Flow Cytometry Tips

We are dedicated to helping our customers achieve exceptional results. While the information below can never be an exclusive solution to every problem you may encounter; it is our hope that you will find the information useful and even beneficial in troubleshooting any problems you may have. Of course, if you find you are still having problems you may submit them to us using this Flow Cytometry Troubleshooting Form.


No signal/weak fluorescence

Signal not correctly compensated

Make sure everything is gated properly by checking the positive single color control and adjust compensation accordingly.

Insufficient antibody

Increase the antibody concentration to all experimental tubes.

Intracellular target not available

Check to see if the target protein is intracellular. If so, make sure to permeabilize on ice and with cold reagents in order to stop all reactions.

Excess cell number

Dilute sample tubes in PBS for recommended concentration

Lasers not aligned

Run setup beads and adjust alignment if necessary.

Soluble/secreted target protein

Target protein must be membrane bound or cytoplasmic to be detected. A Golgi-block step, such as Brefaldin A, may improve signal.

Offset too high/gain too low

Make sure your positive control has a peak at 102. Check fluorescent signal and adjust voltage (within reason).

Primary and secondary are not compatible

Secondary should be raised against the host species of the primary.

PE antibody doesn't stain but FITC gives good results

Paraformaldehyde can release methanol in its breakdown, which will affect the staining.

Fluorochrome fluorescence faded

Sample may have been left out too long or been exposed too long. Experiment should be repeated with fresh antibody.

High fluorescence intensity

Antibody concentration

Too much antibody will give high non-specific binding or very high intensity fluorescence.

Excess antibody trapped

Ensure adequate washing steps and include tween or triton in the wash buffers. Fluorochrome molecules can be trapped while staining intracellular.

Inadequate blocking

Dilute antibodies in blocking solution, and increase the blocking time.

Two cell populations

More than one cell population present expressing target protein

Lessen the This may be in part to debris or adequate cell separation. Check expected expression levels from cell types contained in the sample.

Cell doublets present

Cells can be filter or sieved to remove unnecessary clumps. Mix cells gently with a pipette before staining and again before acquiring.

High side scatter background

Cells lysed

Samples need to be fresh and prepared correctly. Do not vortex too violently, or centrifuge too fast.

Bacterial contamination

Bacterial will auto fluoresce at low level. This will give a high event rate

Low event rate

Low number of cells/ml

Optimal cell concentration for each sample should be around 1x10^6 cells/ml. Ensure cells are gently mixed.

Cells clumped/blocking tubing

Pipette gently before staining and again before running. It's recommended to use to a filtered tube when running sample.

High event rate

Protein load

Use less protein and/or try an immunoprecipitation to enrich your target in the lysate.

Antibody concentration

Dilute the antibody concentration.

Unusual scatter profiles

Showing dead cells

This may be debris, and gates need to be adjusted. Or all cells could have died during mixing or additional chemicals added. Repeat experiment with fresh cells.
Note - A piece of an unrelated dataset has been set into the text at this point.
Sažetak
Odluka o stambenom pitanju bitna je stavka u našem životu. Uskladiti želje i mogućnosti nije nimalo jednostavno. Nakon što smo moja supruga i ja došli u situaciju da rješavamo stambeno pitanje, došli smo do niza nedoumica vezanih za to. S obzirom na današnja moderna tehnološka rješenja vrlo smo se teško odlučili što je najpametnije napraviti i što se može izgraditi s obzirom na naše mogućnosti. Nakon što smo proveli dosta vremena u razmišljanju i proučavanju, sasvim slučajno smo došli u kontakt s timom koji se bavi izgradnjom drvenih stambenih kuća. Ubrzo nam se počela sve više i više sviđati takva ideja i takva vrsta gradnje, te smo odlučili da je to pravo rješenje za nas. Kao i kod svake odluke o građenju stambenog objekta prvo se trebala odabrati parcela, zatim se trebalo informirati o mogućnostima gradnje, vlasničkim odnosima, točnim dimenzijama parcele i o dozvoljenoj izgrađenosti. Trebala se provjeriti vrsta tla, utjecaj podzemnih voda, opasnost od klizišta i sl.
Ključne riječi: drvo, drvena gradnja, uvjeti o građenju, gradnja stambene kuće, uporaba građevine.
Activation methods may affect scatter characteristics of cells

This should be ok if the positive and negative control tubes were properly set up. Or if required, consult a different activation method.

Unexpected staining

Presence of dead cells

Always sieve the cells once before acquiring and sorting to remove any dead cell debris. Use freshly isolated cells as opposed to frozen cells whenever possible.

Affect antigen detection

Permeablization is required. However, reagents can affect certain antigens, i.e. lysis buffers and EDTA affects platelet markers.

Loss of epitope

Too much paraformaldehyde

Make sure to only use 1% paraformaldehyde.

Sample fixed too long

Follow proper instructions, most cells only need to be fix for less than 15 minutes. It is recommended to not fix for too long, as this will damage cells.

Sample wasn't kept cold

Follow proper protocol instructions, however most antibodies need to be kept at 4C to prevent loss of activity. Also, this prevents active phosphatases and proteases from altering the epitope of interest.

High background/high percentage of cells

Gain set too high/offset too low

Use the positive control to set up the flow cytometer correctly again, using the offset to reduce background from small particles and reduce the gain to decrease the signal.

Excess antibody

Decrease the antibody concentration. Detergent can also be added to the wash buffers to ensure any excess antibody is washed away.

No events

Clogged sample tube

Unclog flow cytometer injection tube as per instrument manufacturer's instructions (typically run 10% bleach for 5-10 min, followed by dH2O for 5-10 min).